El artículo del Observatore había venido precedido de unas palabras del Papa Benedicto XVI que asegura que la ciencia no está capacitada para establecer principios éticos sino para aceptarlos, ya que «los beneficios fáciles y la arrogancia de sustituir al Creador pueden poner en peligro a la humanidad». Y al día siguiente de su publicación, la Secretaría General de la Conferencia Episcopal, de la que es titular el obispo auxiliar de Madrid, Juan Antonio Martínez Camino, insistía en que «el nacimiento de una persona humana ha venido acompañada de la destrucción de otras, sus propios hermanos, a los que se les ha privado del derecho fundamental a la vida». Así, basan tal criterio en que «los hermanos a los que se les ha privado del derecho a nacer han sido desechados por no ser útiles desde la perspectiva técnica, violando así su dignidad y el respeto absoluto que toda persona merece en sí misma, al margen de cualquier consideración utilitarista». Al menos, en este caso, añade la coletilla de que «con estas aclaraciones no se juzga la conciencia ni las intenciones de nadie.

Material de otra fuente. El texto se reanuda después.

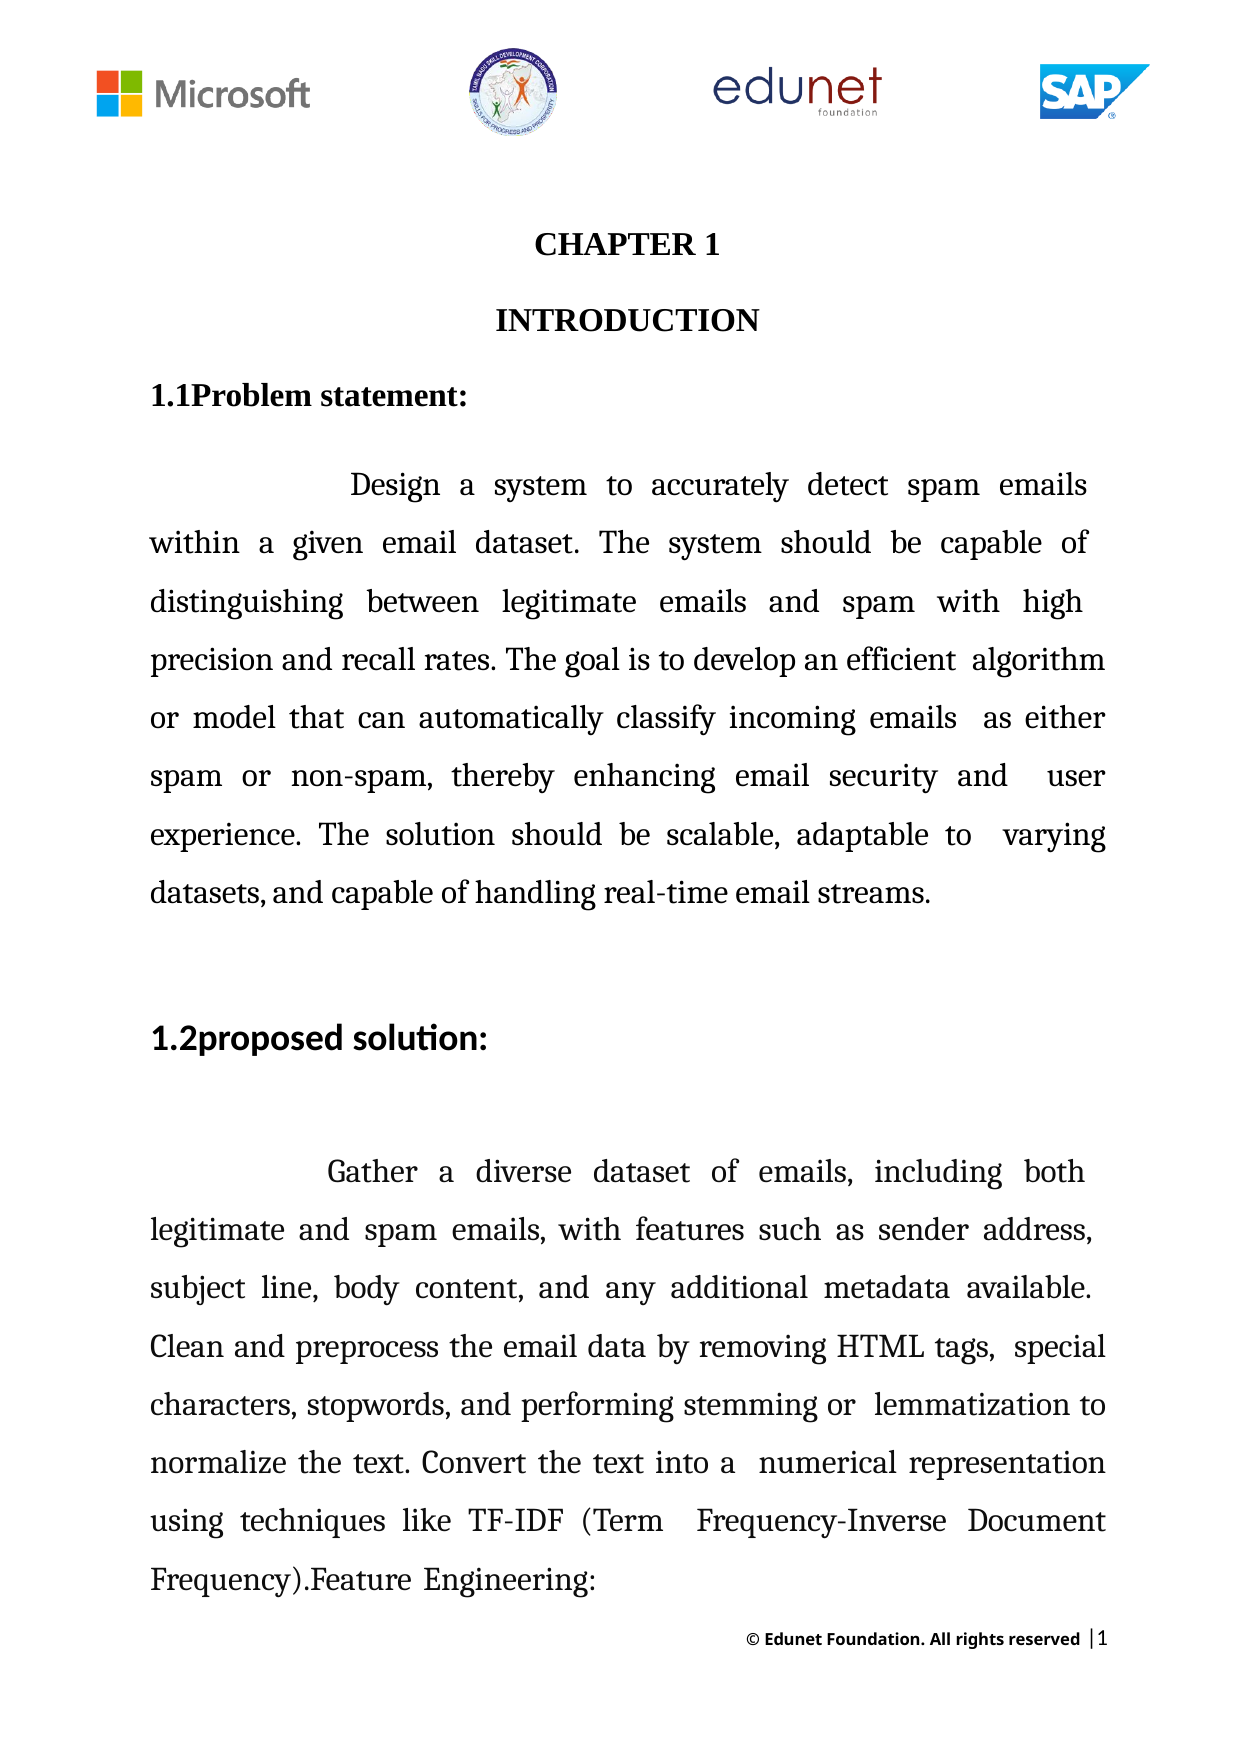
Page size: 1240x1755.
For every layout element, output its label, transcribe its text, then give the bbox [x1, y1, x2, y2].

Se trata de recordar los principios éticos objetivos que tutelan la dignidad de todo ser humano». Vamos, que los padres de Javier podrán respirar tranquilos. Aunque no les llegue la camisa al cuerpo hasta que dentro de dos meses se practique el trasplante de médula al hermano mayor, con un 70 a un 90 por ciento de posibilidades de éxito, al menos a priori. Mientras se preguntarán perplejos por qué algunos de esos supuestos defensores de la ética humillan a su bebé llamándole «niño medicamento».
Que hubieran recurrido a bancos de sangre del cordón umbilical, tercia el director del Instituto de Ciencias de la Vida de la Universidad Católica de Valencia (UCV), Justo Aznar, que fuera jefe del Departamento de Biopatología Clínica de la Fe y presidente de Provida en Valencia, quien recuerda que en el caso de Sevilla se han usado 16 embriones para salvar uno. ¿Podrían haber recurrido a los bancos? Lo dudo. Tampoco de entre los 18 millones de donantes de médula ósea posibles para Andrés no había ninguno que fuera compatible. Al menos las palabras de Aznar han sido más cautelosas que las de Manuel Cruz, director de la Fundación Vida de Andalucía, quien consideró esta práctica como «denigrante para la dignidad del ser humano, al haber sido seleccionado como ganado».
La operación llevada a cabo en el hospital Virgen del Rocío de Sevilla habría sido posible en la mayor parte de los países europeos e incluso en Estados Unidos, a pesar de la polémica que siguen suscitando allí la investigación sobre células madre: a escala mundial otros veinte niños como Javier han nacido ya para intentar salvar la vida de sus hermanos enfermos. Al menos, Marcelo Palacios, presidente de la Sociedad Internacional de Bioética, considera en cambio que «lo ético, en este caso, es no darle consideración del problema ético», y que se debe reconocer «el derecho a la no injerencia en los asuntos de la familia», otros especialistas han llegado a aventurar futuros problemas psicológicos para el recién nacido. ¿Sería lícito que, para evitarlos, se dejase morir y sufrir a su hermano?